[Opening Extracted records section]

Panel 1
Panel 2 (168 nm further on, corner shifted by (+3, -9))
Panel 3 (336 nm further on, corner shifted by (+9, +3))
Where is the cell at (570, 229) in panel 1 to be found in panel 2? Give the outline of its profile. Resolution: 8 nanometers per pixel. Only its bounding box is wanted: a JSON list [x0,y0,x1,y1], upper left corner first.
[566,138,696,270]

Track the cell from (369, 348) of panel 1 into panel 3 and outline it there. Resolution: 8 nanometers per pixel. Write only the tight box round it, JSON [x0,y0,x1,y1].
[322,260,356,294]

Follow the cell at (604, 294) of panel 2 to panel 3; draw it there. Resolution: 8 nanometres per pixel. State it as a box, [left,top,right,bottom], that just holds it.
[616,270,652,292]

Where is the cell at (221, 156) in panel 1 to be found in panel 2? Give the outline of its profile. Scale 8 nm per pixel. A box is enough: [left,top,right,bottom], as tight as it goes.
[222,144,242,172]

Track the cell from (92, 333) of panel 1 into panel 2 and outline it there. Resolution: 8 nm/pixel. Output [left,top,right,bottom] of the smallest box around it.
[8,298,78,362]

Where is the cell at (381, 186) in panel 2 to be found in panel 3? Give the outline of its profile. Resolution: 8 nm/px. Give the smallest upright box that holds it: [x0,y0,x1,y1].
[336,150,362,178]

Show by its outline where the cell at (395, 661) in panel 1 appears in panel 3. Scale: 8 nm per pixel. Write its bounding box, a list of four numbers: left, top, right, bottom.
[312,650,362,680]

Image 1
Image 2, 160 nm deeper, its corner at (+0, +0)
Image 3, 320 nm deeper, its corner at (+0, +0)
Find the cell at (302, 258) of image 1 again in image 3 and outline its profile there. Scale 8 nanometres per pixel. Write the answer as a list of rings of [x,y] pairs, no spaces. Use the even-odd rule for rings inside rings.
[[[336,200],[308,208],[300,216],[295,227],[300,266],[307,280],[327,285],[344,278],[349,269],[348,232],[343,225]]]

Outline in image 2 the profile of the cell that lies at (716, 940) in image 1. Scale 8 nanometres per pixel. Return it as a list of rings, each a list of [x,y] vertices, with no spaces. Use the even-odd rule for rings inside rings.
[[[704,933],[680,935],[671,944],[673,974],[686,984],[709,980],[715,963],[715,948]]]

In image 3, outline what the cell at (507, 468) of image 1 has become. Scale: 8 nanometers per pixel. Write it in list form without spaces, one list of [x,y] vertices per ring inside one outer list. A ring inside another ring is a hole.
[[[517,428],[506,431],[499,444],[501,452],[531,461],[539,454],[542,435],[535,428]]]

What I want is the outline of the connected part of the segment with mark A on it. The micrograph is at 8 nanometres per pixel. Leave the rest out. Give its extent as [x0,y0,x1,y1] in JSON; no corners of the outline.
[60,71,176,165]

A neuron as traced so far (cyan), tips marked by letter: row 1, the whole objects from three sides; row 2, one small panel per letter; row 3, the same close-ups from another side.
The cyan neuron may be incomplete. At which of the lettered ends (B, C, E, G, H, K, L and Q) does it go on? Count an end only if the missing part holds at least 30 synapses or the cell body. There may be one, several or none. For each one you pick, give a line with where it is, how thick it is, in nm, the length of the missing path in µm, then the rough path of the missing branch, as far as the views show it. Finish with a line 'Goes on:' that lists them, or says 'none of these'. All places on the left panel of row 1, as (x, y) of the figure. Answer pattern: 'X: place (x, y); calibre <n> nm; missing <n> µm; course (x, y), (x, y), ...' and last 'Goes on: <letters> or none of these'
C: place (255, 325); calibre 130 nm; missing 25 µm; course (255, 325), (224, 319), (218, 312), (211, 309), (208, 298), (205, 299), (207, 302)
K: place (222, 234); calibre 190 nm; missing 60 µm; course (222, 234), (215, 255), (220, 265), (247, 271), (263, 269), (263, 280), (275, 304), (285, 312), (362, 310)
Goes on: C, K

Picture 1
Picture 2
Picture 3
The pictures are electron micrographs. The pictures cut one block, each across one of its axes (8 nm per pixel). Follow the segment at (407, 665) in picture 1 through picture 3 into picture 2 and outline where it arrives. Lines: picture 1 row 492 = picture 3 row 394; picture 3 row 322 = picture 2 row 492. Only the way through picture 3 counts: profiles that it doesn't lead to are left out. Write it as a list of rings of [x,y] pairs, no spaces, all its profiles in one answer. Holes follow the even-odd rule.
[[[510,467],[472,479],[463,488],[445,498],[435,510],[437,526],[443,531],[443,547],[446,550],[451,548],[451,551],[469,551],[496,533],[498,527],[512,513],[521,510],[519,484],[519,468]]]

[Closing Extracted records section]

Task item> Identify the lines of the data that contain the word "shifted". Copy each of them.

Result for this exercise>
Panel 2 (168 nm further on, corner shifted by (+3, -9))
Panel 3 (336 nm further on, corner shifted by (+9, +3))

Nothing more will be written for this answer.